Natürlich schuldest du dem Anwalt aus Vertragsverhältnis heraus für erbrachte Leistungen seine berechnete Vergütung. Und ohne Kostenzusage deiner RSV hättest du ihn garnicht erst für eine Beratung oder außergerichtliche Tätigkeit mandatieren dürfen.

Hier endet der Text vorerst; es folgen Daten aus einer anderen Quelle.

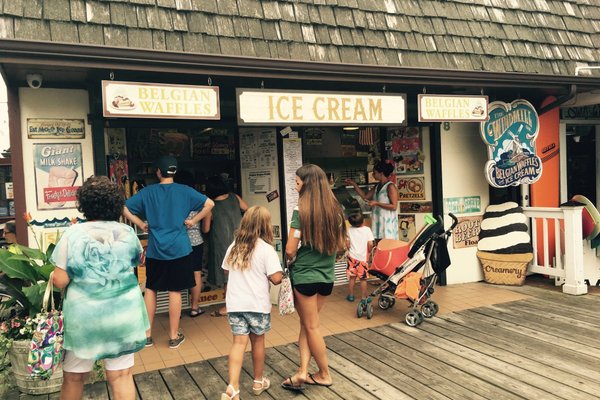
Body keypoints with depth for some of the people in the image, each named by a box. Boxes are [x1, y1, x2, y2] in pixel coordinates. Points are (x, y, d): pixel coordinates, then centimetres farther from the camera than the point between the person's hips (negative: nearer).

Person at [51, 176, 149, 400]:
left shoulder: (73, 234, -9)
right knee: (121, 375, 10)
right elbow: (139, 259, 19)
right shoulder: (127, 232, 0)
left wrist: (53, 276, 12)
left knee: (74, 377, 16)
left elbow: (60, 281, -10)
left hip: (83, 315, -2)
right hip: (123, 312, 2)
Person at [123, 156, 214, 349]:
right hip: (179, 249, -1)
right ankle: (174, 336, 14)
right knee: (175, 291, 4)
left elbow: (124, 208, 2)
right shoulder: (184, 191, -3)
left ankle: (147, 334, 20)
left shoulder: (147, 191, 1)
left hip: (154, 250, 2)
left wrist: (141, 224, 7)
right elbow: (209, 203, -6)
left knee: (150, 289, 14)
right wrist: (193, 221, -1)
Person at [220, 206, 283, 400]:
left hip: (235, 303, 4)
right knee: (257, 340, 13)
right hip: (257, 304, -3)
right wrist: (264, 275, 4)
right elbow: (276, 278, -17)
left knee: (239, 341, 3)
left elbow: (227, 270, 18)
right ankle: (258, 382, 29)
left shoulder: (234, 247, 5)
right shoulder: (266, 249, -12)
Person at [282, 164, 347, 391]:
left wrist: (292, 259, 5)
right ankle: (303, 371, 11)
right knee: (308, 324, 17)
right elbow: (341, 245, 9)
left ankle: (324, 374, 25)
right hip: (327, 276, 5)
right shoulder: (335, 209, 1)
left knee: (311, 326, 12)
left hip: (304, 275, -5)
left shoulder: (301, 210, -16)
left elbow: (290, 250, -16)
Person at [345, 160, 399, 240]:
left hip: (388, 222, -7)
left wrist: (376, 203, -17)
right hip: (378, 222, 7)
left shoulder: (390, 186, -11)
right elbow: (365, 196, 19)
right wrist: (354, 184, 15)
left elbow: (394, 206, -15)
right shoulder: (377, 186, 13)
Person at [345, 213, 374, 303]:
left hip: (352, 256, 3)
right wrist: (369, 252, 5)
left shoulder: (350, 229, -3)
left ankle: (351, 296, 24)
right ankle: (363, 298, 12)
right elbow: (370, 244, -14)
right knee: (363, 278, 7)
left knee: (352, 277, 14)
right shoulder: (367, 229, -11)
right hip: (363, 257, -3)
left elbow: (347, 243, 1)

Inwiefern eine Klage gegen die RSV zielführend wäre, vermag ich nicht zu beurteilen. Denn ob der Entwurf eines Aufhebungsvertrages überhaupt versichert ist, scheint mir sehr fraglich. AFAIK enthalten deren Bedingungen mehr Ausschlüsse als versicherte Risiken :-O

G imager761

Hi imager,

ein Arzt muss Patienten v o r h e r über selbst zu erstattende Untersuchungen / Therapien aufklären. Gilt das für einen Anwalt nicht auch?

@adavan

Adavan Du hast Recht. Der RA hätte mich informieren müssen. Was mich aber auf die Palme bringt ist sein Schreiben. "Wenn ich für sie eine Deckungszusage einhole, ist dies eine Tätigkeit, zu der ich nicht verpflichtet bin und für die mir eine Vergütung zusteht.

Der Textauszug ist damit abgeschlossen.